All of this goes to the quite astonishing admissions by the administration’s four senior counterterrorism officials in Congressional testimony that no consideration was given in the Christmas bombing attack to treating Abdulmutallab as anything other than a regular criminal suspect – not that it was considered and rejected, but that no one at the senior level was even consulted.  Which is part of the reason why, once the Christmas bombing attack forced a bit of a wake-up from the Long Nap in which the US had not been attacked after 9-11, the law of war framework is not okay on a long term basis, neither is the assumption that the US can simply default to ordinary criminal process – and the assumption that none of this requires any real legislation, in my view, profoundly incorrect.

PS – from Peter Finn’s excellent article – this is, in my view, a particularly bad idea:

Some European officials, who would like to see Guantanamo Bay closed without instituting indefinite detention, are advocating the creation of an internationally funded rehabilitation center for terrorism suspects in Yemen and possibly Afghanistan. They say such a facility would gradually allow the transfer of all detainees from those countries back to their homelands, according to two sources familiar with the plan.

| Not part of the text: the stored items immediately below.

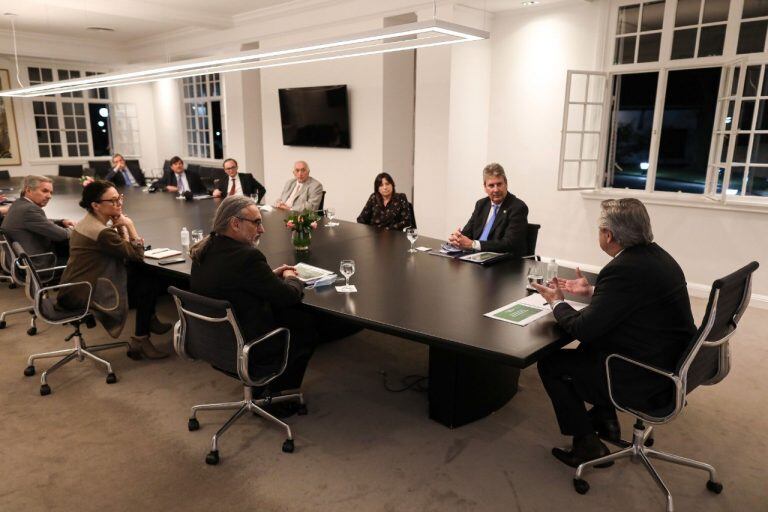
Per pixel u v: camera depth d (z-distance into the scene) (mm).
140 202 5676
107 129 11031
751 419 2758
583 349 2270
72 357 3197
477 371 2652
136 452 2451
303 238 3512
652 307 1991
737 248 4562
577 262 5547
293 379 2637
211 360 2363
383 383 3135
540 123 5570
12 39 8438
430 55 5461
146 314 3381
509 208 3645
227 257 2248
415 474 2301
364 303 2469
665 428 2676
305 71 6887
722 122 4539
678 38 4762
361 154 6527
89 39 9281
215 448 2367
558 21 5285
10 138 9594
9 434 2584
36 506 2092
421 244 3762
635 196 5074
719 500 2143
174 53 8750
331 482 2246
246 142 8055
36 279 2836
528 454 2449
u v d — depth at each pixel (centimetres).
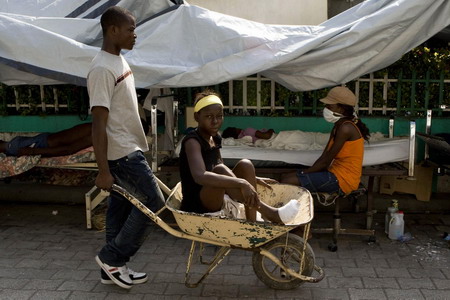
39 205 589
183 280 392
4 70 496
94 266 419
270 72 480
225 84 575
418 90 561
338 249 453
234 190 348
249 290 374
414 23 432
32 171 590
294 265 422
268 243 357
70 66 433
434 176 570
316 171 443
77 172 590
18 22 439
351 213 550
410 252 443
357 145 434
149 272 407
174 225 499
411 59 546
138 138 371
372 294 366
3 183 611
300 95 567
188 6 459
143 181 359
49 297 365
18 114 602
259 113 577
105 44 344
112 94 342
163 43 454
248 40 441
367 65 461
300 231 444
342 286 379
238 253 445
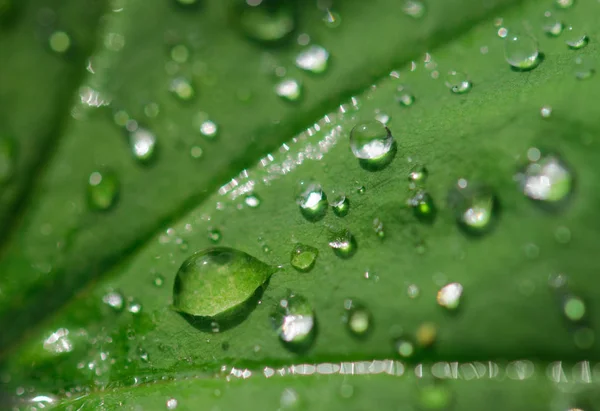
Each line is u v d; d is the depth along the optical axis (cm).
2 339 11
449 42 11
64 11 12
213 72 11
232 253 11
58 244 11
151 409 11
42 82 12
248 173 11
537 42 11
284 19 11
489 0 11
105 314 11
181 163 11
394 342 11
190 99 11
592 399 10
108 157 11
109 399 11
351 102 11
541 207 10
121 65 12
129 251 11
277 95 11
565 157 10
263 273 11
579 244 10
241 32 12
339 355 11
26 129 11
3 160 11
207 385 11
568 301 10
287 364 11
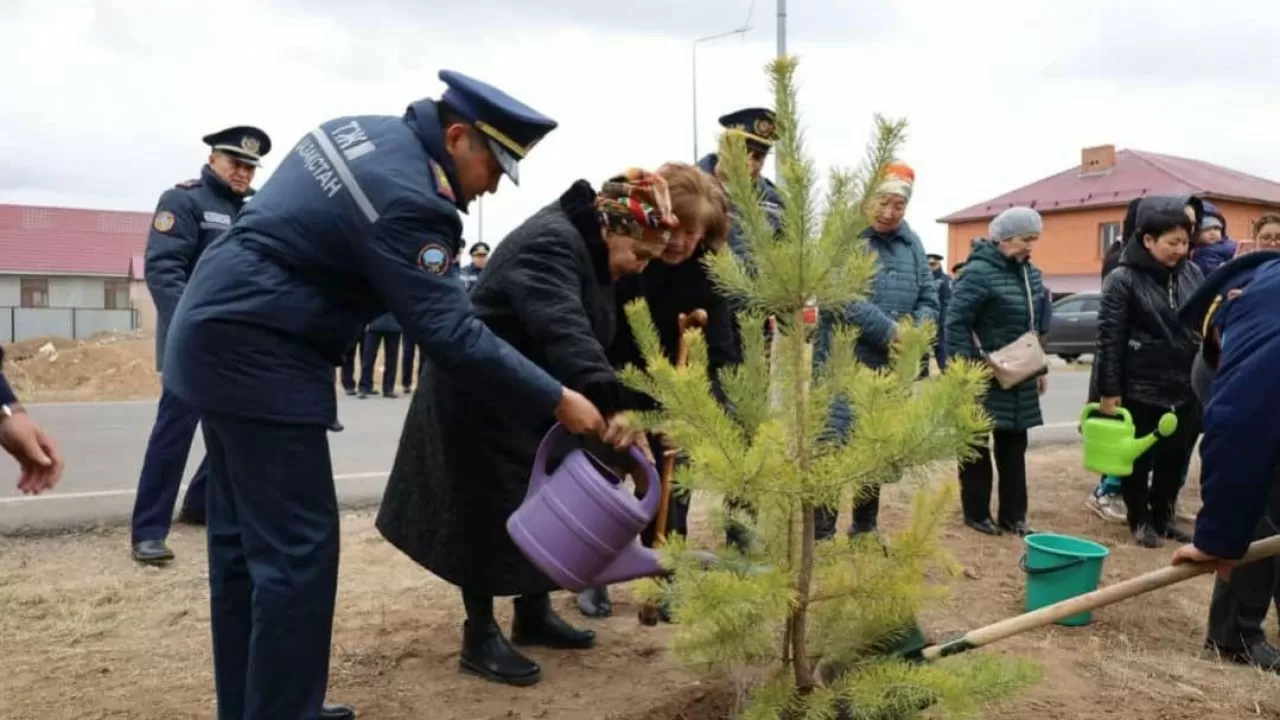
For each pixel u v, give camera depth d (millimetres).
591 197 3254
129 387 15484
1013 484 5629
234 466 2598
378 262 2457
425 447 3305
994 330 5543
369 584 4434
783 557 2633
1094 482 7207
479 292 3215
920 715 2691
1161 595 4590
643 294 3711
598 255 3203
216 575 2877
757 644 2623
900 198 4953
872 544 2654
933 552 2566
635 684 3330
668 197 3164
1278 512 3629
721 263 2629
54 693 3229
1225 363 2695
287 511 2588
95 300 47781
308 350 2582
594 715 3074
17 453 2346
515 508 3232
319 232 2488
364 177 2455
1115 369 5414
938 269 13711
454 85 2637
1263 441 2568
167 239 4797
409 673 3428
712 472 2373
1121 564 5105
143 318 46750
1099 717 3145
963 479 5645
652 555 2791
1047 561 4078
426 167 2535
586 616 4070
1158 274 5406
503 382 2592
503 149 2650
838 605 2639
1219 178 44438
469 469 3217
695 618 2375
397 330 12828
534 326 3025
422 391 3334
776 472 2398
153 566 4637
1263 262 3191
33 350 19172
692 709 3082
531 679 3338
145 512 4691
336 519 2691
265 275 2512
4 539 5133
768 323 3080
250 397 2512
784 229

A majority of the detainees slated for prolonged detention are either Yemeni or Afghan, and European officials think the others could eventually be resettled under close supervision ….

“We are running out of options, and the administration needs to seriously consider this,” said Sarah E. Mendelson, a fellow at the Center for Strategic and International Studies and the author of a report on closing Guantanamo Bay. “There is lots of really good expertise on rehabilitation, and the administration needs to invest in it.”

Really good expertise on rehabilitation?  Sarah Mendelson is very smart, but surely this is a touch out of date?  Among assumptions that need to be revisited in all of this, the optimistic assumption about rehabilitation is one of the most important, whether in Saudi Arabia or Yemen.  A more realistic assessment might be that, for the Americans, “rehabilitation” means either house arrest by the Saudis or, anyway, “out of (American) sight, out of (American) mind.”  One might have thought that the accounts of former Guantanamo detainees in Al Qaeda in the Arabian Peninsula would have at least put this kind of naivete on hold.

But there is another way of looking at this, unfortunately – viz., that it is not naive but cynical.  The human costs of repatriating detainees who go back to jihad are mostly going to be borne, not by Americans, but by populations in the soft, often urban, targets of south Asia.  One of the moral factors that the human rights and civil liberties groups seem never to take into account is that the relentless focus on the question of whether particular detainees present risks to Americans leaves out of account the risks to other people, other places.  They somehow do not seem to show up in the moral calculus, but it is those people who are most likely to pay the price for American moral absolutism.